Пушкин заставил всех присутствовавших сдружиться со смертью, так спокойно он ее ожидал, так твердо был уверен, что роковой час ударил. Плетнев говорил: «глядя на Пушкина, я в первый раз не боюсь смерти». Пушкин положительно отвергал утешение наше и на слова мои: «все мы надеемся, не отчаивайся и ты», отвечал:
– Нет; мне здесь не житье; я умру, да видно уж так и надо!
В ночь на 29-е он повторял несколько раз подобное; спрашивал, например: «который час» и на ответ мой продолжал отрывисто и с остановкою:
– Долго ли мне так мучиться!
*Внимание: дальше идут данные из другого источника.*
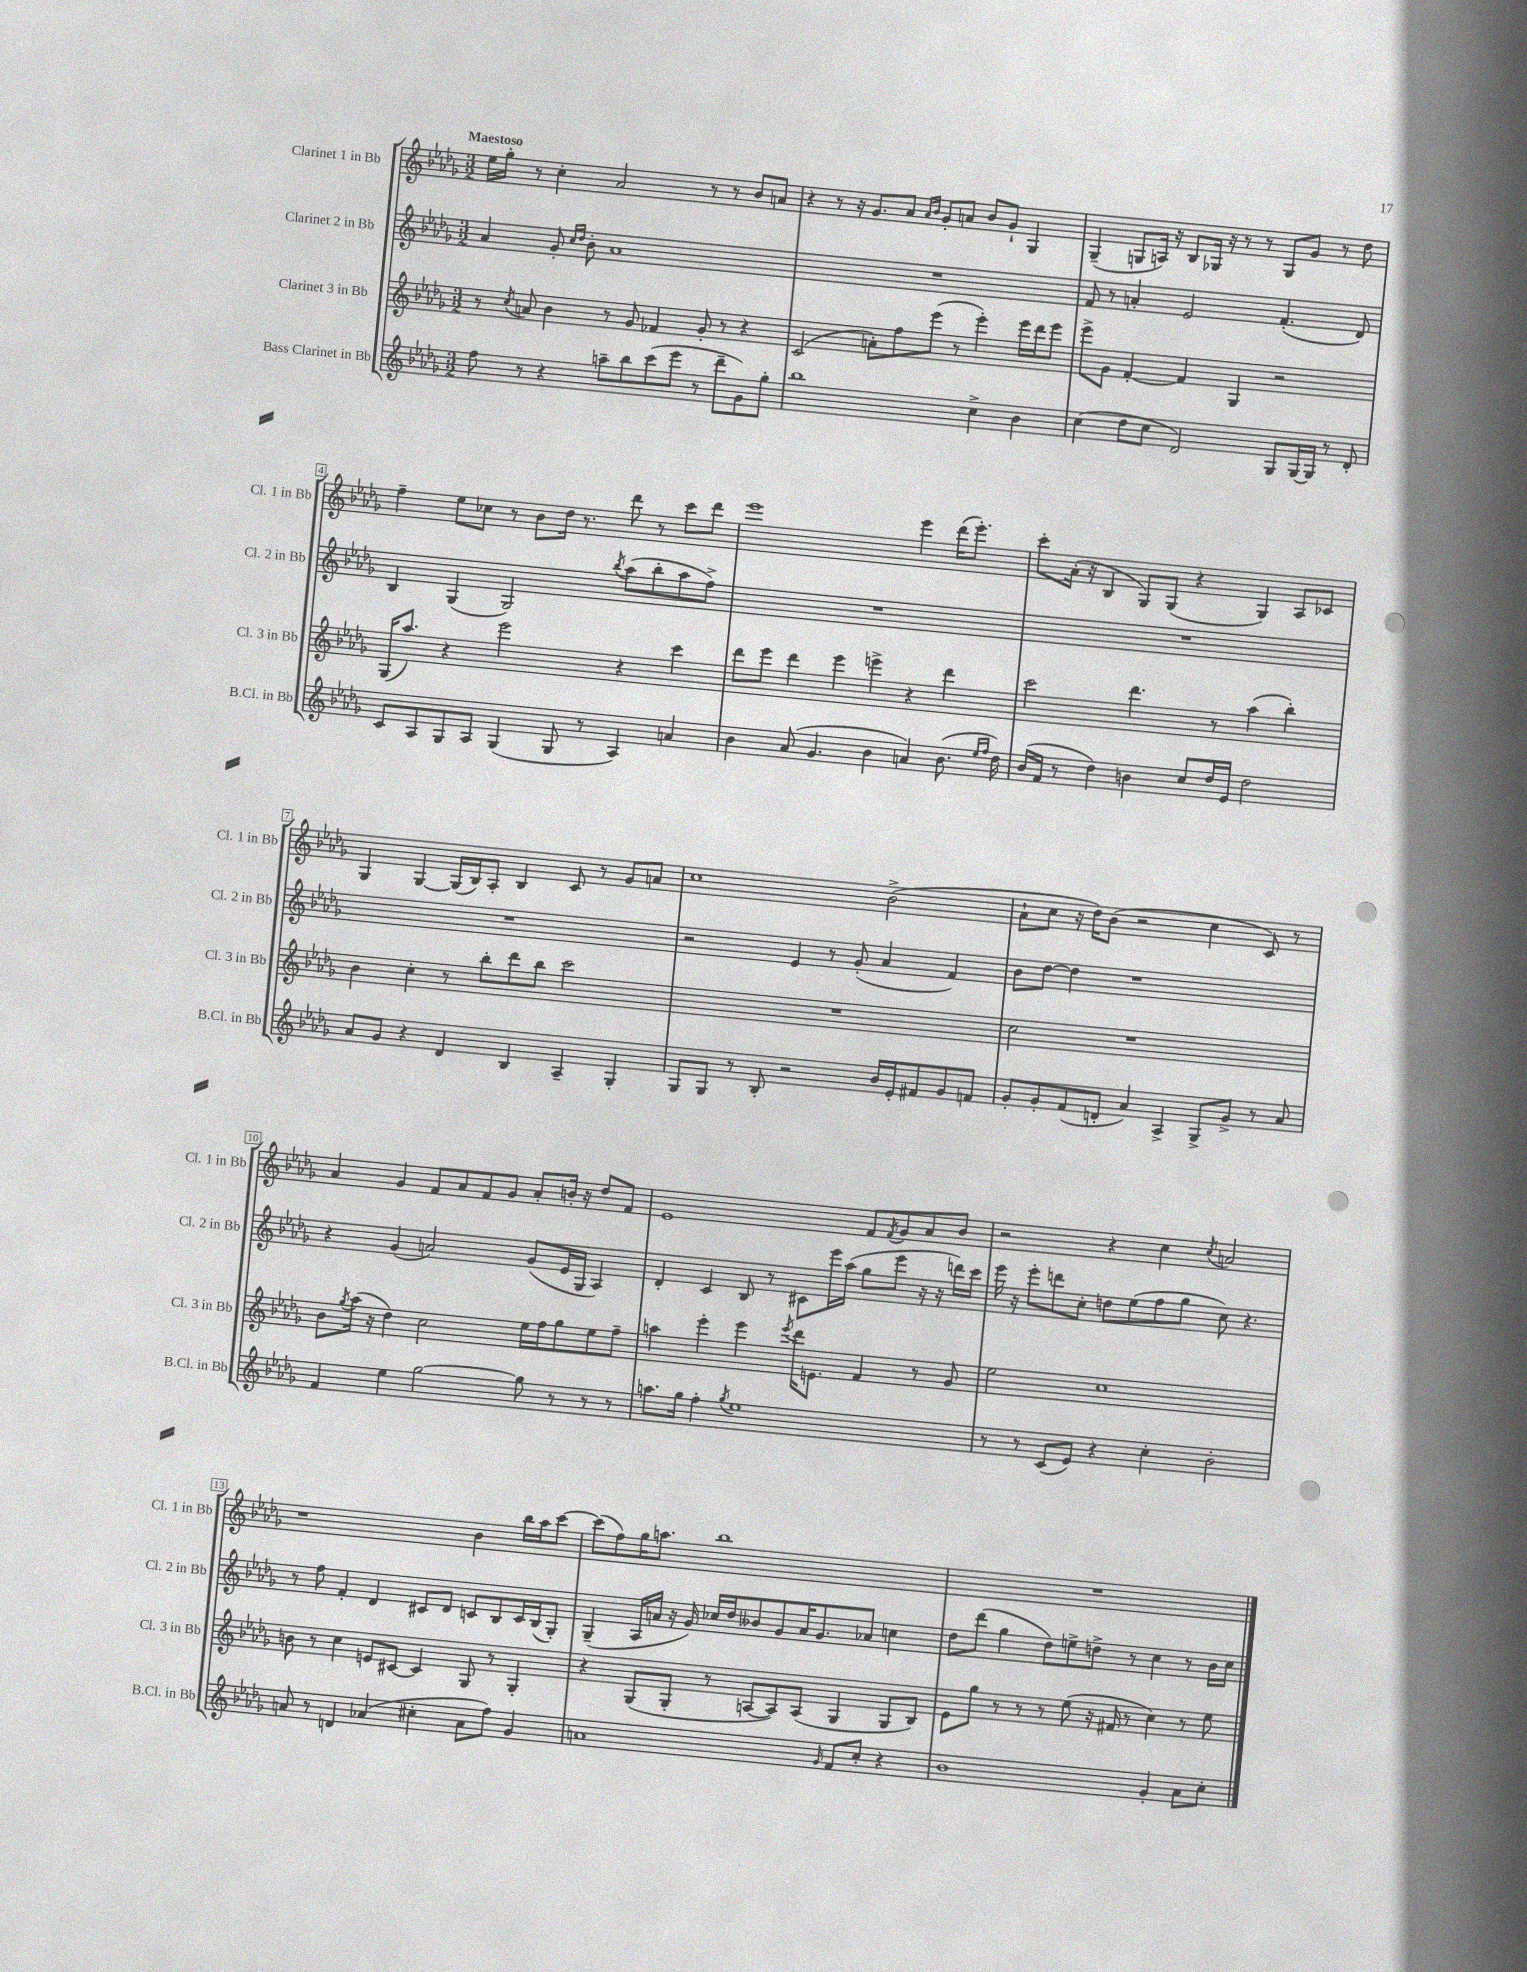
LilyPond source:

<<
\new StaffGroup <<
\new Staff = "s0" \with { instrumentName = "Clarinet 1 in Bb" shortInstrumentName = "Cl. 1 in Bb" } {
    \clef treble \key des \major \numericTimeSignature \time 3/2 \tempo "Maestoso"
    ees''16 ges''16-. r8 c''4-. aes'2 r8 r8 bes'8 a'8 |
    r4 r8 r16 ges'8. aes'8 \grace { aes'16 bes'16 } ges'8-. a'8 bes'8 ges'8-! ges4 |
    ges4--( g8 a16) r16 bes8 ges16 r16 r8 r8 ges8 ges'8 r8 des''8 |
    f''4-- ees''8 ces''8 r8 bes'8 des''16 r8. des'''8 r8 c'''8 des'''8 |
    ees'''1 ees'''4 des'''16( ees'''8.-.) |
    c'''8-. aes'16-.( r16 bes4 ges8) ges8( r4 ges4) aes8 ces'8 |
    ges4 ges4~ ges16( bes16) aes8-. bes4 c'8 r8 ges'8 a'8 |
    c''1 bes'2->( |
    aes'8-! c''8 r16 des''16) bes'8( r2 c''4 c'8) r8 |
    aes'4 ges'4 f'8 aes'8 f'8 ges'8 aes'8-. b'16-. r16 des''8 f'8 |
    ees'1 f'8 \acciaccatura { f'8 } ges'8 aes'8 bes'8 |
    r2 r4 c''4 \acciaccatura { c''8 } a'2 |
    r1 bes'4 bes''16 aes''16 c'''8~ |
    c'''8( f''8) ges''16 a''8. bes''1 |
    R1. \bar "|." |
}
\new Staff = "s1" \with { instrumentName = "Clarinet 2 in Bb" shortInstrumentName = "Cl. 2 in Bb" } {
    \clef treble \key des \major \numericTimeSignature \time 3/2
    aes'4 ges'8-. \grace { c''16 des''16 } bes'8-. aes'1 |
    R1. |
    f'8 r8 a'4-. ees'2 f'4.-.( des'8) |
    bes4 ges4( ges2) \acciaccatura { bes''8 } aes''8( bes''8-. aes''8 f''8->) |
    R1. |
    R1. |
    R1. |
    r2 ees'4 r8 ges'8-.( aes'4 f'4) |
    bes'8 des''8~ des''4 r1 |
    r4 ges'4( a'2) ges'8( ees'16 ges16 aes4) |
    des'4-. c'4 bes8 r8 cis'8 ees'''16 aes''16( ges''8 ees'''8 r16 r16 d'''16) c'''16 |
    ees'''16 r16 ees'''8-. d'''8 c''8-. d''8 ees''8( f''8 ges''8 c''8) r4. |
    r8 f''8 f'4-. des'4 cis'8 des'8 c'8 bes8 c'16 bes16( ges8-.) |
    ges4--( aes16 a'16 r16 ges'16) ces''16 des''16 beses'8 ges'8 a'16 ges'8. aes'8 c''4 |
    des''8 des'''8( ges''4 des''8) e''8-> d''8-> r8 c''4 r8 bes'16 c''16 \bar "|." |
}
\new Staff = "s2" \with { instrumentName = "Clarinet 3 in Bb" shortInstrumentName = "Cl. 3 in Bb" } {
    \clef treble \key des \major \numericTimeSignature \time 3/2
    r8 \acciaccatura { c''8 } a'8 bes'4 r8 ges'8 fes'4 ges'8-. r8 r4 |
    c'2( a'8-.) f''8 ees'''8( r8 ees'''4-.) ees'''16 des'''16 ees'''8 |
    ees'''8-> ges'8 f'4~-. f'4 ges4 r2 |
    ges16( aes''8.) r4 ees'''2 r4 c'''4 |
    des'''8 ees'''8 des'''4 ees'''4 e'''4-> r4 des'''4 |
    c'''2 des'''4. r8 aes''4( bes''4-.) |
    bes'4 c''4-. r8 bes''8-. des'''8 bes''8 c'''2 |
    R1. |
    c''2 r1 |
    bes'8 \acciaccatura { ges''8 } aes''16( r16 des''4) c''2 ees''16 f''16 ges''8 ees''8 f''8-- |
    a''4 ees'''4-. ees'''4 \acciaccatura { ees'''8 } des'''16 e'8. f'4 r8 ges'8 |
    ees''2 c''1 |
    b'8 r8 c''4 e'8 cis'8~ cis'4 ges8 r8 ges4-. |
    r4 ges8( ges8-. r8 a8~ a8) a8( ges4 ges8 bes8) |
    ees'8 ges''8 r8 r8 r8 ees''8( r16 fis'16 r8 c''4) r8 ees''8 \bar "|." |
}
\new Staff = "s3" \with { instrumentName = "Bass Clarinet in Bb" shortInstrumentName = "B.Cl. in Bb" } {
    \clef treble \key des \major \numericTimeSignature \time 3/2
    f''8 r8 r4 a''8-- bes''8 c'''8( ees'''8 r8 des'''8-- ges'8) ges''8-. |
    bes''1 c''4-> bes'4 |
    c''4( des''8 c''8 des'2) ges8 ges16~ ges16 r8 des'8-. |
    c'8 aes8 ges8 aes8 ges4( ges8 r8 aes4) a'4 |
    bes'4 aes'8( ges'4. bes'4 a'4) bes'8.( \grace { ees''16 f''16 } des''16) |
    bes'16( f'16 r8 des''4) b'4 c''8 des''16 ees'16 des''2 |
    aes'8 ges'8 r4 des'4 bes4 aes4-- ges4-. |
    ges8 ges8 r8 bes8-. r2 bes'16 ees'16-. fis'8 ges'8 f'8 |
    ges'8-. ges'8-. f'8( d'8-. aes'4) aes4-> ges8-> ges'8-> r8 aes'8 |
    f'4 ees''4 ges''2~ ges''8 r8 r8 r8 |
    a''8. ges''16 f''4-. \acciaccatura { ges''8 } ees''1 |
    r8 r8 c'8( ees'8) r4 c''4-. bes'2-. |
    a'8 r8 d'4 aes'4( cis''4-. aes'8 f''8) ges'4 |
    a'1 \grace { ges'16 } f'8 c''8-. r4 |
    bes'1 ges'4-. aes'8 c''8-. \bar "|." |
}
>>
>>
\layout { \context { \Score \override BarNumber.stencil = #(make-stencil-boxer 0.1 0.3 ly:text-interface::print) } }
Пожалуйста, поскорей!
Почти всю ночь продержал он меня за руку, почасту просил ложечку водицы или крупинку льда и всегда при этом управлялся своеручно: брал стакан сам с ближней полки, тер себе виски льдом, сам снимал и накладывал себе на живот припарки, и всегда еще приговаривая: «вот и хорошо, и прекрасно!» Собственно от боли страдал он, по его словам, не столько, как от чрезмерной тоски.
– Ах, какая тоска! – восклицал он иногда, закладывая руки за голову, – сердце изнывает!
Тогда просил он поднять его, поворотить на бок или поправить подушку и, не дав кончить этого, останавливал обыкновенно словами: «ну, так, так, хорошо; вот и прекрасно, и довольно; теперь очень хорошо!» или: «постой: не надо, потяни меня только за руку, – ну вот и хорошо, и прекрасно!» Вообще был он, по крайней мере, в обращении со мною, повадлив и послушен, как ребенок, и делал все, о чем я его просил.
– Кто у жены моей? – спросил он между прочим.
Я отвечал:
– Много добрых людей принимают в тебе участие, – зала и передняя полны с утра и до ночи.
– Ну, спасибо, – отвечал он, – однако же, поди, скажи жене, что все, слава богу, легко; а то ей там, пожалуй, наговорят!
Когда тоска и боль его одолевали, он крепился усильно и на слова мои: «терпеть надо, любезный друг, делать нечего, но не стыдись боли своей, стонай, тебе будет легче», – отвечал отрывисто:.
– Нет, не надо стонать; жена услышит; и смешно же, чтоб этот вздор меня пересилил; не хочу.